Grey swarmed around the Priestess. Her elaborate yellow-and-red vestments were swallowed whole. Heads tilted down in proper servitude, the vestels hurried into position. In moments, they’d surrounded the crowned woman, filled every inch of the stage. The crowd bellowed approval.
“Symbolism’s a powerful thing,” Margen said.
Elyx shrugged. “It can be. Sometimes, it’s just a pointless way of dealing with the world.”
“So it’s not so cut and dry?”
“I don’t think so.”
“Would you say there are shades of grey?” Margen asked, fighting back a grin.
“Ugh.” Elyx rolled her eyes. “You queued that one up in rehearsals, didn’t you?”
“Jealous?”
“Vomitosal.”
The two women were packed into the periphery of the ceremony. Dressed in the heavy garments of their northern country, they constantly fidgeted to allow some airflow to seep onto their skin. The overcast sky was a partial blessing, but it was still too hot for northern apparel.
On center stage, the Priestess produced a scepter from seemingly nowhere. Surely it had been spirited out by one of the vestels. She may be a disimmortal, but the Priestess couldn’t just make things appear. With her ubiquitous mask of seriousness, she lifted the scepter and began to chant. The crowd quickly took up the prayer, drowning her out.
“Must be lonely,” Elyx mused.
“How? She’s got a hundred people on stage with her, and a couple thousand hanging on her every word.” Margen thought for a moment, then added, “Plus another, what, billion faithful around the world?”
“And yet she never smiles.”
“Tell me about it. She was at our initiation a couple of months ago,” Margen said. “Five graduates, beaming parents and deacons, and the Holy House packed to the rafters. And this broad brooded the whole time like she was standing in dog poop.”
Elyx laughed. “No trepidation about badmouthing the leader of the Faith, huh?”
“Only by default.” Margen sighed. “I miss the Maverick.”
It had been eight years since the war ended. Eight years since the world’s religions had joined forces to fight back the godless invaders from the southern continent. Eight years since the horde had set the sea on fire, since the earth itself had opened up, since the disimmortals had met the challenge and, one by one, had been killed to protect their world.
They had succeeded, but at great cost. There had been a dozen, had been that many for a millennia. By the time the Priestess put a knife into the heart of the horde’s last general, she was the only one left.
“I miss him too,” Elyx admitted. “And we only knew him for forty years. Imagine how she feels.”
“Yeah.” Margen wasn’t convinced.
“All this pageantry,” Elyx said, waving her arm over the huge assembly, “All used to be split up, divided, shared between them. Imagine how lonely it must be having to do it all, in every corner of the world, for people that just want their own disimmortal back.”
Margen looked across the stage at the young face of the Priestess. Hour two had bled into hour three of the ceremony, and still she stood tall. Her makeup was perfect, her arms steady despite the weight of the scepter. She didn’t smile, but she also didn’t waver.
“It’s not possible to be that strong,” Elyx said. “Can’t die unless she’s murdered. Doesn’t age. Fought in, and ultimately ended, a world war. And now she’s the head of a faith that’s a billion strong.”
“Well maybe that’s where you’re wrong. Maybe she can find comfort among us normals.” Margen put forth the possibility, but she didn’t really believe it.
“I don’t think so,” Elyx replied. “The world was once only the disimmortals. It was a perfect garden until the first murder. The Great Dying followed, and they went from millions to thousands, then hundreds, then dozens, then finally just the last twelve. It took the Priestess and the Governor’s peace pact to stop the slaughter, to salvage what little was left of their world. After a thousand years, she must have thought death was reserved for normals only. Until the godless came.”
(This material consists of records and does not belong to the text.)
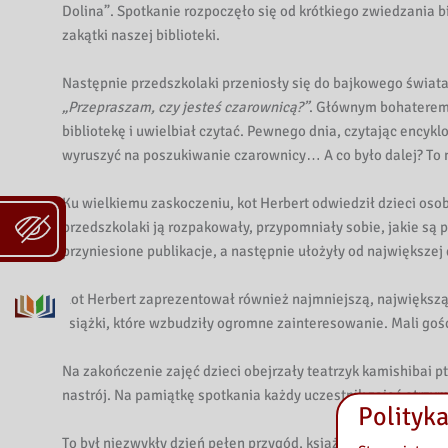
Dolina”. Spotkanie rozpoczęło się od krótkiego zwiedzania bi
zakątki naszej biblioteki.
Następnie przedszkolaki przeniosły się do bajkowego świata,
„Przepraszam, czy jesteś czarownicą?”
. Głównym bohaterem o
bibliotekę i uwielbiał czytać. Pewnego dnia, czytając encykl
wyruszyć na poszukiwanie czarownicy… A co było dalej? To n
Ku wielkiemu zaskoczeniu, kot Herbert odwiedził dzieci oso
przedszkolaki ją rozpakowały, przypomniały sobie, jakie są p
przyniesione publikacje, a następnie ułożyły od największej 
Kot Herbert zaprezentował również najmniejszą, największą 
książki, które wzbudziły ogromne zainteresowanie. Mali gośc
Na zakończenie zajęć dzieci obejrzały teatrzyk kamishibai p
nastrój. Na pamiątkę spotkania każdy uczestnik zajęć otrzy
Polityka
To był niezwykły dzień pełen przygód, książek i dobrej zaba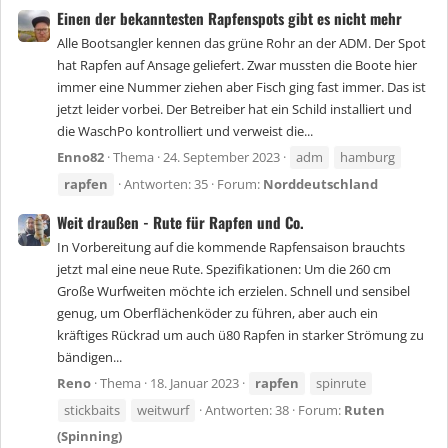
Einen der bekanntesten Rapfenspots gibt es nicht mehr
Alle Bootsangler kennen das grüne Rohr an der ADM. Der Spot
hat Rapfen auf Ansage geliefert. Zwar mussten die Boote hier
immer eine Nummer ziehen aber Fisch ging fast immer. Das ist
jetzt leider vorbei. Der Betreiber hat ein Schild installiert und
die WaschPo kontrolliert und verweist die...
Enno82
Thema
24. September 2023
adm
hamburg
rapfen
Antworten: 35
Forum:
Norddeutschland
Weit draußen - Rute für Rapfen und Co.
In Vorbereitung auf die kommende Rapfensaison brauchts
jetzt mal eine neue Rute. Spezifikationen: Um die 260 cm
Große Wurfweiten möchte ich erzielen. Schnell und sensibel
genug, um Oberflächenköder zu führen, aber auch ein
kräftiges Rückrad um auch ü80 Rapfen in starker Strömung zu
bändigen...
Reno
Thema
18. Januar 2023
rapfen
spinrute
stickbaits
weitwurf
Antworten: 38
Forum:
Ruten
(Spinning)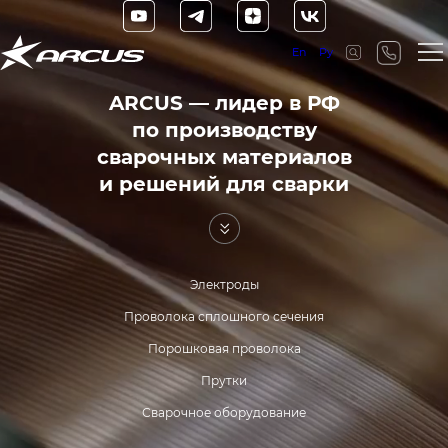
En
Ру
ARCUS — лидер в РФ
по производству
сварочных материалов
и решений для сварки
Электроды
Проволока сплошного сечения
Порошковая проволока
Прутки
Сварочное оборудование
Finally, the chant ended. Once again, the grey sea swirled. In a hurry, the young women swept off stage. Behind the Priestess, the council vacated their posts as well. In moments, she was alone on the stage.
Elyx elbowed Margen, nodded. The women tilted their heads up a little to look.
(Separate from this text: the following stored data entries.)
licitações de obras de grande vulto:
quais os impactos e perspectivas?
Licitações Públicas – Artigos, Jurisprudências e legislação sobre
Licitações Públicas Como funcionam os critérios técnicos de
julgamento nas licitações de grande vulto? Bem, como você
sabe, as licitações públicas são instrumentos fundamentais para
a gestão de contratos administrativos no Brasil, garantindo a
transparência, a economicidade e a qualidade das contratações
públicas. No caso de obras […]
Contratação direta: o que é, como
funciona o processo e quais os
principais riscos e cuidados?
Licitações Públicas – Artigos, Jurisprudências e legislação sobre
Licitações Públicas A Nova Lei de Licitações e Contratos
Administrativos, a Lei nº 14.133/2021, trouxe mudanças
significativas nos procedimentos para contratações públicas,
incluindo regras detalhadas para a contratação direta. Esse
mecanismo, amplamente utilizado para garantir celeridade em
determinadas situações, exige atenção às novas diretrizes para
The Priestess had her head down, but her eyes were open. The dark irises looked at the stage, but they saw something a thousand miles away. Rich, Queen, and alive, all at the same time. And yet, her eyes held no joy. Only the crushing weight of responsibility, the immeasurable pounds of a billion people standing on her shoulders to reach for the sky.
“And now there’s only one,” Elyx whispered. “The last of her kind.”